Question

Relation between coefficient of static friction ${{\text{ }\!\!\mu\!\!\text{ }}_{\text{S}}}$ and the angle of friction is \begin{align} & \text{a) }{{\text{ }\!\!\mu\!\!\text{ }}_{\text{S}}}\text{=sin }\!\!\theta\!\!\text{ } \\ & \text{b) }{{\text{ }\!\!\mu\!\!\text{ }}_{\text{S}}}\text{=cos }\!\!\theta\!\!\text{ } \\ & \text{c) }{{\text{ }\!\!\mu\!\!\text{ }}_{\text{S}}}\text{=tan }\!\!\theta\!\!\text{ } \\ & \text{d) None of these} \\ \end{align}

Hint: To obtain the relation between coefficient of friction and the angle of friction we need to know how we define the following.

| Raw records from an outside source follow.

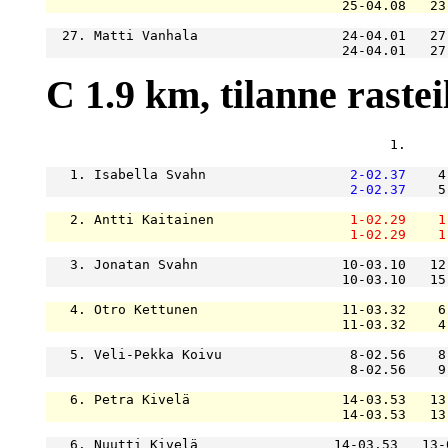
                                     25-04.08   23
  27. Matti Vanhala                  24-04.01   27
                                     24-04.01   27
C 1.9 km, tilanne rasteil
                                           1.     
   1. Isabella Svahn                  
2-02.37
    4
2-02.37
    5
   2. Antti Kaitainen                 
1-02.29
1
1-02.29
1
   3. Jonatan Svahn                  10-03.10   12
                                     10-03.10   15
   4. Otro Kettunen                  11-03.32    6
                                     11-03.32    4
   5. Veli-Pekka Koivu                8-02.56    8
                                      8-02.56    9
   6. Petra Kivelä                   14-03.53   13
                                     14-03.53   13
   6. Nuutti Kivelä                 14-03.53   13-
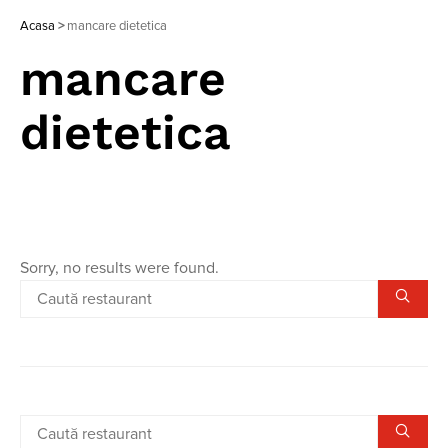
Acasa
>
mancare dietetica
mancare
dietetica
Sorry, no results were found.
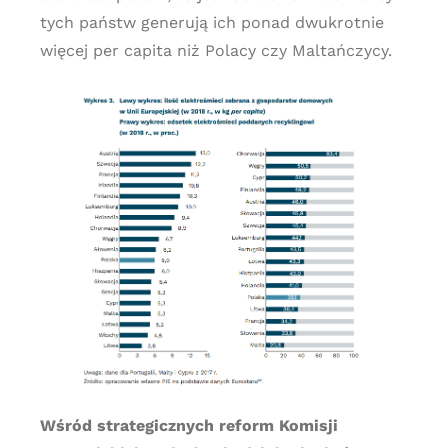
tych państw generują ich ponad dwukrotnie
więcej per capita niż Polacy czy Maltańczycy.
Wśród strategicznych reform Komisji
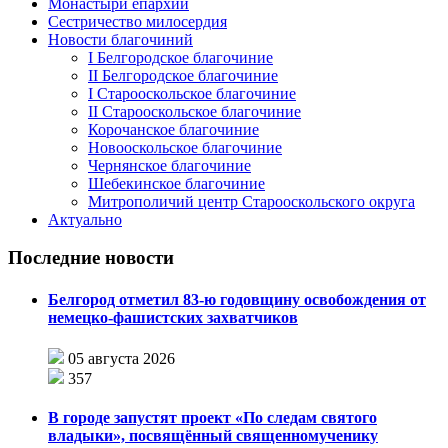
Монастыри епархии
Сестричество милосердия
Новости благочиний
I Белгородское благочиние
II Белгородское благочиние
I Старооскольское благочиние
II Старооскольское благочиние
Корочанское благочиние
Новооскольское благочиние
Чернянское благочиние
Шебекинское благочиние
Митрополичий центр Старооскольского округа
Актуально
Последние новости
Белгород отметил 83-ю годовщину освобождения от
немецко-фашистских захватчиков
05 августа 2026
357
В городе запустят проект «По следам святого
владыки», посвящённый священномученику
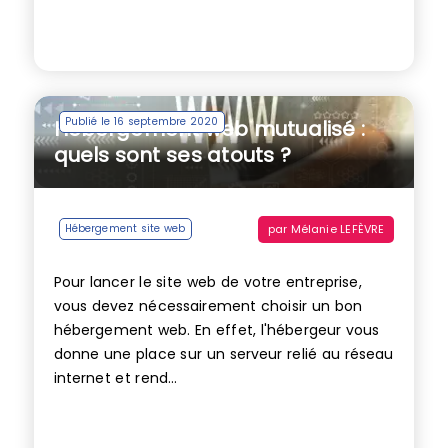
Publié le 16 septembre 2020
Hébergement web mutualisé :
quels sont ses atouts ?
par
Mélanie LEFÈVRE
Hébergement site web
Pour lancer le site web de votre entreprise,
vous devez nécessairement choisir un bon
hébergement web. En effet, l'hébergeur vous
donne une place sur un serveur relié au réseau
internet et rend...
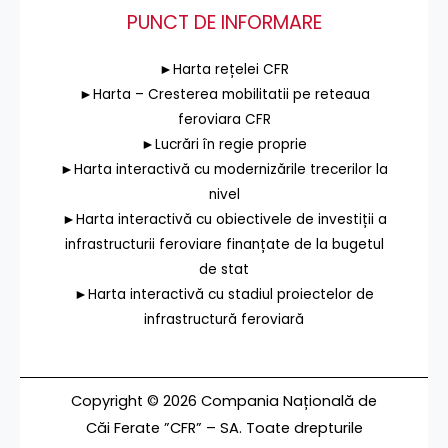
PUNCT DE INFORMARE
►Harta rețelei CFR
►Harta – Cresterea mobilitatii pe reteaua
feroviara CFR
►Lucrări în regie proprie
►Harta interactivă cu modernizările trecerilor la
nivel
►Harta interactivă cu obiectivele de investiții a
infrastructurii feroviare finanțate de la bugetul
de stat
►Harta interactivă cu stadiul proiectelor de
infrastructură feroviară
Copyright © 2026 Compania Națională de
Căi Ferate ”CFR” – SA. Toate drepturile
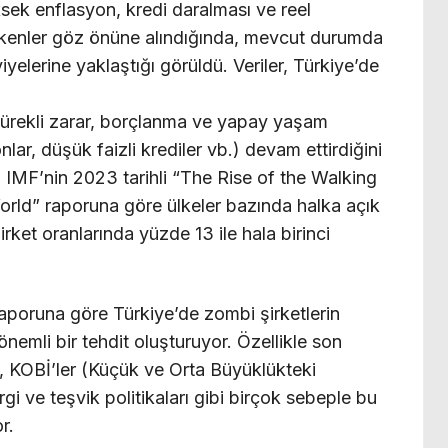
ek enflasyon, kredi daralması ve reel
etkenler göz önüne alındığında, mevcut durumda
yelerine yaklaştığı görüldü. Veriler, Türkiye’de
, sürekli zarar, borçlanma ve yapay yaşam
nlar, düşük faizli krediler vb.) devam ettirdiğini
IMF’nin 2023 tarihli “The Rise of the Walking
ld” raporuna göre ülkeler bazında halka açık
rket oranlarında yüzde 13 ile hala birinci
aporuna göre Türkiye’de zombi şirketlerin
 önemli bir tehdit oluşturuyor. Özellikle son
KOBİ’ler (Küçük ve Orta Büyüklükteki
gi ve teşvik politikaları gibi birçok sebeple bu
r.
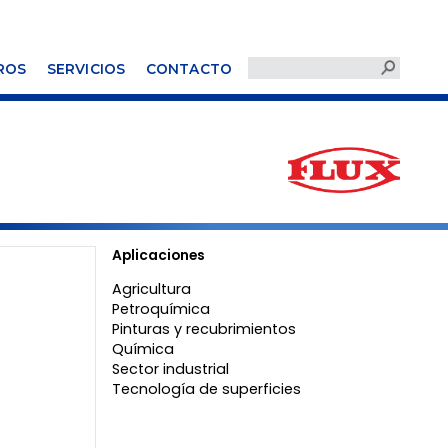
ROS
SERVICIOS
CONTACTO
Aplicaciones
Agricultura
Petroquímica
Pinturas y recubrimientos
Química
Sector industrial
Tecnología de superficies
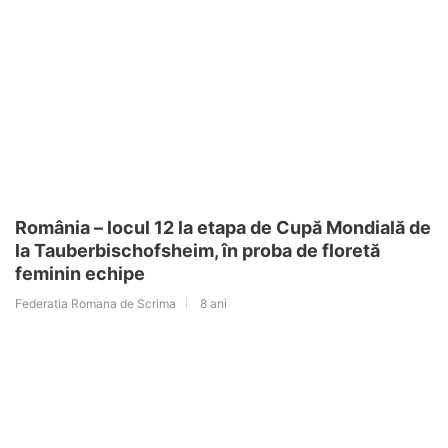
România – locul 12 la etapa de Cupă Mondială de
la Tauberbischofsheim, în proba de floretă
feminin echipe
Federatia Romana de Scrima
8 ani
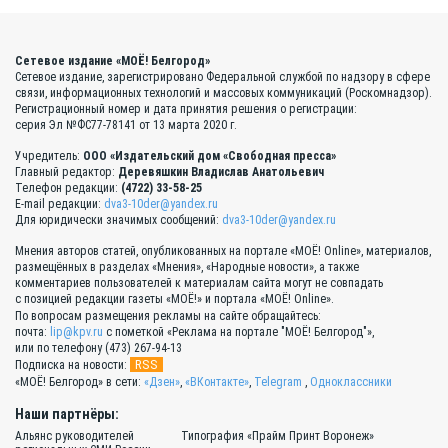
Сетевое издание «МОЁ! Белгород»
Сетевое издание, зарегистрировано Федеральной службой по надзору в сфере
связи, информационных технологий и массовых коммуникаций (Роскомнадзор).
Регистрационный номер и дата принятия решения о регистрации:
серия Эл №ФС77-78141 от 13 марта 2020 г.
Учредитель:
ООО «Издательский дом «Свободная пресса»
Главный редактор:
Деревяшкин Владислав Анатольевич
Телефон редакции:
(4722) 33-58-25
E-mail редакции:
dva3-10der@yandex.ru
Для юридически значимых сообщений:
dva3-10der@yandex.ru
Мнения авторов статей, опубликованных на портале «МОЁ! Online», материалов,
размещённых в разделах «Мнения», «Народные новости», а также
комментариев пользователей к материалам сайта могут не совпадать
с позицией редакции газеты «МОЁ!» и портала «МОЁ! Online».
По вопросам размещения рекламы на сайте обращайтесь:
почта:
lip@kpv.ru
с пометкой «Реклама на портале "МОЁ! Белгород"»,
или по телефону (473) 267-94-13
RSS
Подписка на новости:
«МОЁ! Белгород» в сети:
«Дзен»
,
«ВКонтакте»
,
Telegram
,
Одноклассники
Наши партнёры:
Альянс руководителей
Типография «Прайм Принт Воронеж»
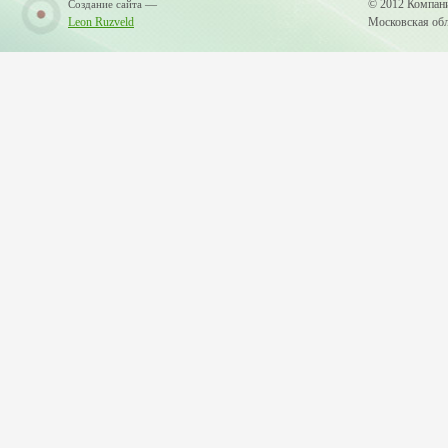
—
© 2012 Компан
Создание сайта
Leon Ruzveld
Московская обла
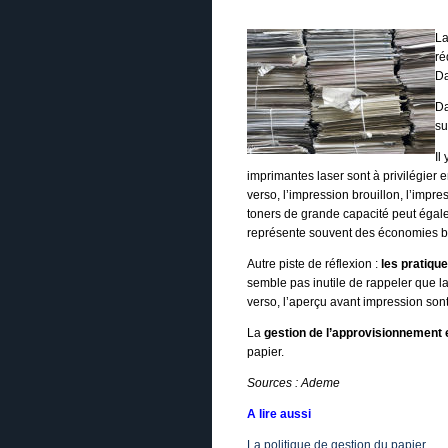
La
ré
Da
D
su
Il
imprimantes laser sont à privilégier e
verso, l’impression brouillon, l’impr
toners de grande capacité peut égalem
représente souvent des économies b
Autre piste de réflexion :
les pratiqu
semble pas inutile de rappeler que la
verso, l’aperçu avant impression son
La
gestion de l’approvisionnement 
papier.
Sources : Ademe
A lire aussi
La politique de gestion du papier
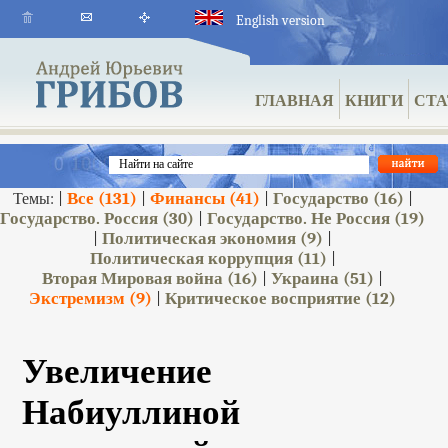
English version
ГЛАВНАЯ
КНИГИ
СТА
Все
(131)
Финансы
(41)
Государство
(16)
Темы: |
|
|
|
Государство. Россия
(30)
Государство. Не Россия
(19)
|
Политическая экономия
(9)
|
|
Политическая коррупция
(11)
|
Вторая Мировая война
(16)
Украина
(51)
|
|
Экстремизм
(9)
Критическое восприятие
(12)
|
Увеличение
Набиуллиной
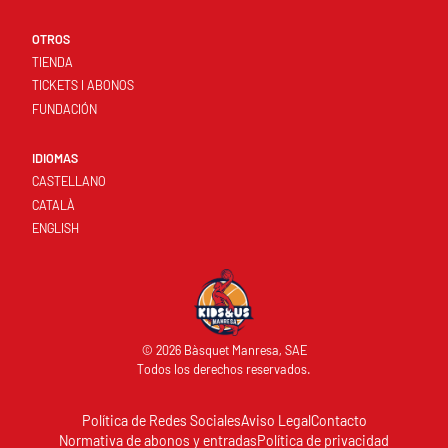
OTROS
TIENDA
TICKETS I ABONOS
FUNDACIÓN
IDIOMAS
CASTELLANO
CATALÀ
ENGLISH
© 2026 Bàsquet Manresa, SAE
Todos los derechos reservados.
Política de Redes Sociales
Aviso Legal
Contacto
Normativa de abonos y entradas
Política de privacidad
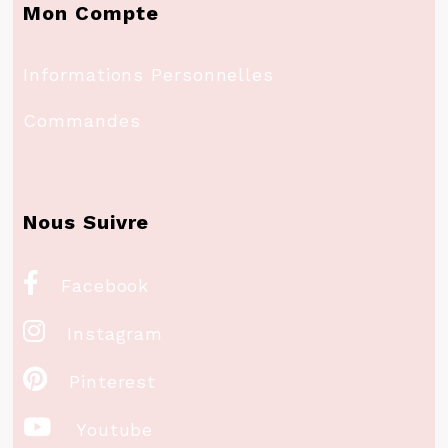
Mon Compte
Informations Personnelles
Commandes
Nous Suivre

Facebook

Instagram

Pinterest

Youtube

The coefficient to friction is basically responsible for frictional force that holds the body at rest. The angle of friction is defined as the angle between the resultant of the normal and the frictional force and the normal force of a body on ground. Now to obtain the relation, first we have drawn the diagram and using trigonometric definition we can obtain the required result.

To begin with let us consider a body of mass m resting on the ground as shown in the fig below.

Let us say we applied a force F on the body at rest. The body will still be at rest due to the frictional force. At one point the frictional force will be equal to the applied force at equilibrium. The frictional force at this point is equal to ${{\text{ }\!\!\mu\!\!\text{ }}_{\text{S}}}$ times the normal force. This can mathematically be represented as,
\begin{align} & \text{f =}{{\text{ }\!\!\mu\!\!\text{ }}_{\text{S}}}\text{N} \;\;\;\;\;\;\;\text{Since N=mg} \\ & \text{f =}{{\text{ }\!\!\mu\!\!\text{ }}_{\text{S}}}\text{mg} \\ \end{align}
If we see in the above diagram the angle between the resultant i.e. of( frictional force and the normal force)and the normal force is denoted by $\text{ }\!\!\theta\!\!\text{ }$. Now as we wish to calculate this angle let us write the parallel vector of frictional force to the head of the normal vector. Since the normal and the frictional force are perpendicular to each other by trigonometric definition of $\text{tan }\!\!\theta\!\!\text{ }$
We get,
$\text{tan }\!\!\theta\!\!\text{ }=\dfrac{\text{f}}{\text{N}}$ Since, $\text{f =}{{\text{ }\!\!\mu\!\!\text{ }}_{\text{S}}}\text{mg}$ and N= mg,

$\text{tan }\!\!\theta\!\!\text{ }=\dfrac{{{\text{ }\!\!\mu\!\!\text{ }}_{\text{S}}}\text{mg}}{\text{mg}}={{\text{ }\!\!\mu\!\!\text{ }}_{\text{S}}}$.

So, the correct answer is “Option C”.

Note:
It is to be noted the numerical value of angle of friction and the angle of repose is the same. The angle of repose is the angle between the resultant of the normal and the frictional force, and the normal force of a body on ground. If we observe this definition it is the same as the angle of friction but the difference is that the body itself is on an inclined surface and not horizontal surface.